• _SUPPLIED PASSAGE_
As should come as no surprise, upon arriving at their destination, the crew discovers that the world they have landed on is fraught with danger, and their reactions in general are, unfortunately, less than cool, calm and collected.  Two easily freaked-out scientists head back to the mother ship only to get lost and then wind up trying to befriend a cute little slithering creature that, true to form, welcomes them with open mouth.  David the android concocts his own mischief and the results are about as bad a breakup as possible between doctors Shaw and Holloway.  Ships and chests explode violently and no one—including me—is any more the wiser by the end of it all.  Check out this video after watching the film to hear from some equally confused, kindred spirits.

I wanted something smarter.  Sure, the characters in the original “Alien” were pretty much decimated, but they really were trying to do the right (and smart) thing given the circumstances.  In “Prometheus,” it’s not really clear what motivates anyone.  You'd think that on a mission as critical and as well-financed as this one, the crew would not start coming apart so quickly.  Also, I found I really liked the space jockeys (now referred to as “engineers”) much better dead than alive.  They were much creepier that way.  The 3D and Microsoft-inspired computer effects were nicely-done, and petite Noomi Rapace does a great job following in the gigantic footsteps of Sigourney Weaver’s mythic alien-buster Ripley.

• _TO DO_
(1) Answer these from the Prometheus review:
(a) What happens to the two scientists who head back to the mother ship?
(b) What are the space jockeys now referred to as?
(c) In whose footsteps does Noomi Rapace follow?
(2) Please explain, in one to three sentences, why the writer of the Prometheus review liked the space jockeys better dead than alive.
(3) Carry on writing the Prometheus review, starting after its final sentence.

• _DATA LISTING_
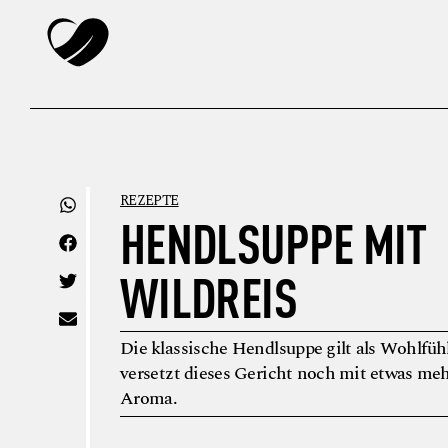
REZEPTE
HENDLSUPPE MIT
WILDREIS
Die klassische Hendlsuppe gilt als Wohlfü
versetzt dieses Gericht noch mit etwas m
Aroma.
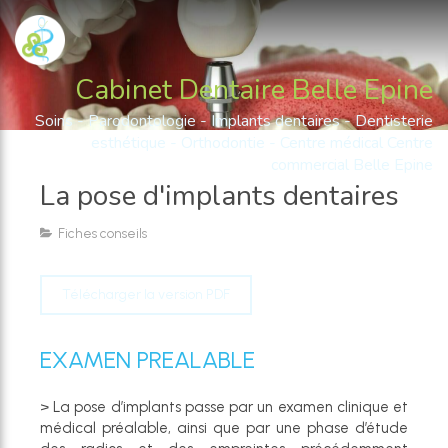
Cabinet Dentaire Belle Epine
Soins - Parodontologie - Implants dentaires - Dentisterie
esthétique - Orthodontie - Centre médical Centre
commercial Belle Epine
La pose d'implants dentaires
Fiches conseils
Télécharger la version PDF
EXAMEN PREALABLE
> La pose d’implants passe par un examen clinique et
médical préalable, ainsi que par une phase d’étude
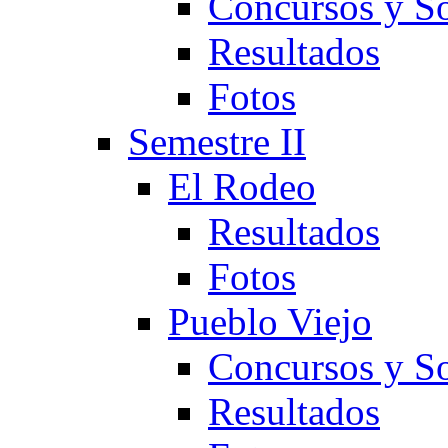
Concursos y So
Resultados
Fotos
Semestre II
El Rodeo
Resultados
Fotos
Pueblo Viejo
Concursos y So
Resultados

• _ANSWERS TO THE EXERCISE_
(1)
(a) They get lost and then try to befriend a slithering creature that welcomes them with open mouth.
(b) They are now referred to as "engineers."
(c) She follows in the footsteps of Sigourney Weaver's Ripley.

(2) The writer found them much creepier when they were dead.

(3)
There are many (many) sites out there that attempt to explicate far better than I the critical elements of the film.  This FAQ is a good place to start.  I'm guessing that most fans of the original series (or some subset thereof) will like but not love this film.  I suspect, too, that viewers who haven't seen any of the earlier films won't miss much if they see this first, but I certainly hope that, if nothing else, "Prometheus" inspires this group to see "Alien," which without question remains one of my favorite horror films.  Watching it again even now can make me (with apologies to Paul Simon) still queasy after all these years.